Ms Short, who renewed her call for Mr Blair to stand down, suffered a backlash yesterday when Labour MPs accused her of making her spying allegation to destabilise the Prime Minister. Even some of her fellow critics of the war in Iraq joined the chorus of criticism of the former international development secretary.

Some Labour MPs want Ms Short to be punished by losing the Labour whip. That looks unlikely at present, although it could happen if she maintains her campaign and there is a groundswell of support for disciplinary action in the Parliamentary Labour Party.

Blair loyalists hope her attack will backfire. "She is a weapon of self-destruction," one said.

David Blunkett, the Home Secretary, refused to rule out a formal investigation into whether Ms Short had breached the Official Secrets Act. "We are weighing the detail," he said.

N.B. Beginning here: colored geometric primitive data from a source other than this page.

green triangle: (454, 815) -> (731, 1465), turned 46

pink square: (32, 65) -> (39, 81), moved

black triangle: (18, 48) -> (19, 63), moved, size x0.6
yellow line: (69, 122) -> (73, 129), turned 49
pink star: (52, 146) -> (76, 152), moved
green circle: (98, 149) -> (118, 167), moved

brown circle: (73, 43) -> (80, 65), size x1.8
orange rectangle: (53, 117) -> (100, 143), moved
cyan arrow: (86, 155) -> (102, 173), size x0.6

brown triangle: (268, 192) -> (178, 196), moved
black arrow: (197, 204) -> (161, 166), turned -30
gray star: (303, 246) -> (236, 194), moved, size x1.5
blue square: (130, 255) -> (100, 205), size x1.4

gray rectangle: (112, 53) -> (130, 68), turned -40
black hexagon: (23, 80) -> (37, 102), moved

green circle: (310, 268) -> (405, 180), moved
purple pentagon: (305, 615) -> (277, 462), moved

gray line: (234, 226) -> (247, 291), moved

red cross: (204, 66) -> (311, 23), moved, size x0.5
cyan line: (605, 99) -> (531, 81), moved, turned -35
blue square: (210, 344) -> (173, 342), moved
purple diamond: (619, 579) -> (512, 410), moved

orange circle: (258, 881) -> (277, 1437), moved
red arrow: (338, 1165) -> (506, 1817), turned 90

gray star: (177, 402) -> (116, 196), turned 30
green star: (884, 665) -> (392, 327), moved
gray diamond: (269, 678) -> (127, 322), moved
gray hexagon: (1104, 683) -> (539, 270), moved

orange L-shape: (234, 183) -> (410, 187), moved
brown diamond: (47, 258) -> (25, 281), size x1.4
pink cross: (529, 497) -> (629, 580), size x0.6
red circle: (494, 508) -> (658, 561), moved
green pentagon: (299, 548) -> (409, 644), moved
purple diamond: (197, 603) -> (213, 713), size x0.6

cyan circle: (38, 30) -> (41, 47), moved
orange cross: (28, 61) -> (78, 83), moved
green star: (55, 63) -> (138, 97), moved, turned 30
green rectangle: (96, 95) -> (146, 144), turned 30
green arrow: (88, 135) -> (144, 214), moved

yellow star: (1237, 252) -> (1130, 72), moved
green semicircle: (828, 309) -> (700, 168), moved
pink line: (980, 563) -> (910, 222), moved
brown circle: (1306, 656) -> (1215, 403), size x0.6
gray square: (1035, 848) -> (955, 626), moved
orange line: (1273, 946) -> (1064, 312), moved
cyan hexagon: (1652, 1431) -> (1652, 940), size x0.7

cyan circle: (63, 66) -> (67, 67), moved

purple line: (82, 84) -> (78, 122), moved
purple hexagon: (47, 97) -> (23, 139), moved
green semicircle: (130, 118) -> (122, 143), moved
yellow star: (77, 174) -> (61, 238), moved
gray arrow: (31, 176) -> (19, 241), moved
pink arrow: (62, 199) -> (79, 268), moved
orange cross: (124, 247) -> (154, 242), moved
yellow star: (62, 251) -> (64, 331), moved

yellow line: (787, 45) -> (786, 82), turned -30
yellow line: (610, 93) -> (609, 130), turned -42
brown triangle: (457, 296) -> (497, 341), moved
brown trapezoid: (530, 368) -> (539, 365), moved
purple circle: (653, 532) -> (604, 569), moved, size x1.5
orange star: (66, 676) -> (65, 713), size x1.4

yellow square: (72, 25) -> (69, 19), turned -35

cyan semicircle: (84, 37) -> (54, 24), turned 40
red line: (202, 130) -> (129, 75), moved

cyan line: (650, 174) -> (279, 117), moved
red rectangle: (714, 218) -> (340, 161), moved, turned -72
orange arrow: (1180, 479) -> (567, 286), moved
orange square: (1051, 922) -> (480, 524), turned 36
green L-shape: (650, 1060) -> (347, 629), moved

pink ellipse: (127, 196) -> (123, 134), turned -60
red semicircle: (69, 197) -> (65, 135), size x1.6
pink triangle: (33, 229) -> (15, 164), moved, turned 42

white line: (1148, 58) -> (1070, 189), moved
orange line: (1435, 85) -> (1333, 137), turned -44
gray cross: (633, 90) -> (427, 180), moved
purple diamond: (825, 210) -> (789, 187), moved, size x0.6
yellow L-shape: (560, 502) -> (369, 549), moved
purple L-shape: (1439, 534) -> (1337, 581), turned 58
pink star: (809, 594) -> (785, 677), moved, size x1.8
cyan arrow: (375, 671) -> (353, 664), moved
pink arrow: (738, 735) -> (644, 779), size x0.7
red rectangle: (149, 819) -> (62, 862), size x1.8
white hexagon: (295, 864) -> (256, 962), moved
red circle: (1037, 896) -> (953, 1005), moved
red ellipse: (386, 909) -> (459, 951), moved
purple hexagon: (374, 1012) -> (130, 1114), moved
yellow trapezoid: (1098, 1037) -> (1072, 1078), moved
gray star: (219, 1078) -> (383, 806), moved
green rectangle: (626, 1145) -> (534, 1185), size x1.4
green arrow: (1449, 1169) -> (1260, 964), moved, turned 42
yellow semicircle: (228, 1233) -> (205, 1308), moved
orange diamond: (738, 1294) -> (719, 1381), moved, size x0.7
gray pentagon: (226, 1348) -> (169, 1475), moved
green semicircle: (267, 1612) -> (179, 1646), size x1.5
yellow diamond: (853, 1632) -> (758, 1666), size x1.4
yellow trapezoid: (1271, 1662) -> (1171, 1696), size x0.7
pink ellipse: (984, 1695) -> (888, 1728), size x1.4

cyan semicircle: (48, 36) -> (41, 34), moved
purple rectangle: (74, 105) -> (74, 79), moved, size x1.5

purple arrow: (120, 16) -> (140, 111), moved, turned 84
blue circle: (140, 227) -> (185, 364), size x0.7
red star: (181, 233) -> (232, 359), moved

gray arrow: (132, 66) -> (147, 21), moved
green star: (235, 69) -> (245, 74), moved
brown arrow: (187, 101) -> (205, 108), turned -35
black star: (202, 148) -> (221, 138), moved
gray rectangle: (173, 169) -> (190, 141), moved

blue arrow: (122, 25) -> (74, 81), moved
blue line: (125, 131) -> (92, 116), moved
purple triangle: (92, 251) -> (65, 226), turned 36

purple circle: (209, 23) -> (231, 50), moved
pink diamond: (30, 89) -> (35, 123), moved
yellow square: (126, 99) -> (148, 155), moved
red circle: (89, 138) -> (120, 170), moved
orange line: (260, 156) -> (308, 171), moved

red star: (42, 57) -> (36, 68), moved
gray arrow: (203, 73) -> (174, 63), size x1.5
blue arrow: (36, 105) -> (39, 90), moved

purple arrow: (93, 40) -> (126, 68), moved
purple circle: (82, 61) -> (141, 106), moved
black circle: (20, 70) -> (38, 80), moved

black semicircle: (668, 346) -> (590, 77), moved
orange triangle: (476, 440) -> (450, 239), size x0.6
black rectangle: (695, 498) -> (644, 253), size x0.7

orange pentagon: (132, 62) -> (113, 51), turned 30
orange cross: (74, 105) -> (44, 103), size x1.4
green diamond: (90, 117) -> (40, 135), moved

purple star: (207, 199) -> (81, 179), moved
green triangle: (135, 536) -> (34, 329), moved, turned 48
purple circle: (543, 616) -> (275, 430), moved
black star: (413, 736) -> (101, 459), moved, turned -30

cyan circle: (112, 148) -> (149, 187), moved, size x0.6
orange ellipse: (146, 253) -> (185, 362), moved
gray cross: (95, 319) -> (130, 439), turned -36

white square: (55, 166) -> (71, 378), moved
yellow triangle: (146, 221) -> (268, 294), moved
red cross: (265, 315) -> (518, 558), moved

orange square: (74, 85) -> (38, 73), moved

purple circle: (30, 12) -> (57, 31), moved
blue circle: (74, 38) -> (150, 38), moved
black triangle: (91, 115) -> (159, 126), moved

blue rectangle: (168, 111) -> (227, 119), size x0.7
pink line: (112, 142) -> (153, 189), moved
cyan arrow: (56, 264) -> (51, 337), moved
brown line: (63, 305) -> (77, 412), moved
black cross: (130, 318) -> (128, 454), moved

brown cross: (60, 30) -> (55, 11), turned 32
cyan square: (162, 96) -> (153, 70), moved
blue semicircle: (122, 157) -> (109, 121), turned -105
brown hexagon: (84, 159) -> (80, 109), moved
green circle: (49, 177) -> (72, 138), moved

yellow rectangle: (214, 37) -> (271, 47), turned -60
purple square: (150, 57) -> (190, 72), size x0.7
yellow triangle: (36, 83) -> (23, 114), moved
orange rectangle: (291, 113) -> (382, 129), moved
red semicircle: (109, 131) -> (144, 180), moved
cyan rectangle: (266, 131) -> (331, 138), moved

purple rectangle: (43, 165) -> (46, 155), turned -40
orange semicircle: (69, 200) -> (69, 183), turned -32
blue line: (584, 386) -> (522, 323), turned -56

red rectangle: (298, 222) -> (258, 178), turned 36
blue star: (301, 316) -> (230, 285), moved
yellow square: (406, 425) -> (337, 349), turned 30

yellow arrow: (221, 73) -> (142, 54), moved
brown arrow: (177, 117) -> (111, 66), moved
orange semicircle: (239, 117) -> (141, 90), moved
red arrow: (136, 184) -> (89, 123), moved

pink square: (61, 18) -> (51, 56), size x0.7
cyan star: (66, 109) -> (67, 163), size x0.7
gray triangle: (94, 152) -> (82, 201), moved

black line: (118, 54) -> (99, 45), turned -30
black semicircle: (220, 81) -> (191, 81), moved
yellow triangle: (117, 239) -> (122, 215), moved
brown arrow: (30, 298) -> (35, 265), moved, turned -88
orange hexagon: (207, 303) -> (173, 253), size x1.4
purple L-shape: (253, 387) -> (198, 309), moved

But he cast doubt on her allegation, saying that he had not read any transcripts of Mr Annan's telephone calls. "I am one of the very few people - and Clare Short is not one of them - who have clearance for the full security material that comes through," he said.

Jack Cunningham, a former cabinet minister, said: "Clare seems to have abandoned all those obligations which she freely accepted and undertook when she joined the Cabinet six years ago."

George Foulkes, her former deputy at the Department of International Development, said: "This is part of Clare's political agenda to undermine the Prime Minister, and it is damaging both to the Government and to the party which gave her all the privileges she enjoyed in government."

Ms Short writes in The Independent: "As I go over and over events leading up to the rush to war, I cannot help but conclude that the way in which the Attorney General's opinion was produced and handled was very strange. It is hard not to suspect that he had doubts and was leant upon."

She reveals that she was informed at the time that the armed forces "would not move without the Attorney General's authorisation". Ms Short also revives the controversy over Iraq's alleged weapons of mass destruction by highlighting claims that "one of the reasons for the exaggeration of the threat from WMD in Iraq was to manufacture legal authority for war".

She insists that transcripts of Mr Annan's telephone calls were regularly circulated. She dismisses as "laughable" Mr Blair's suggestion that she had put Britain's security services at risk by making her claim.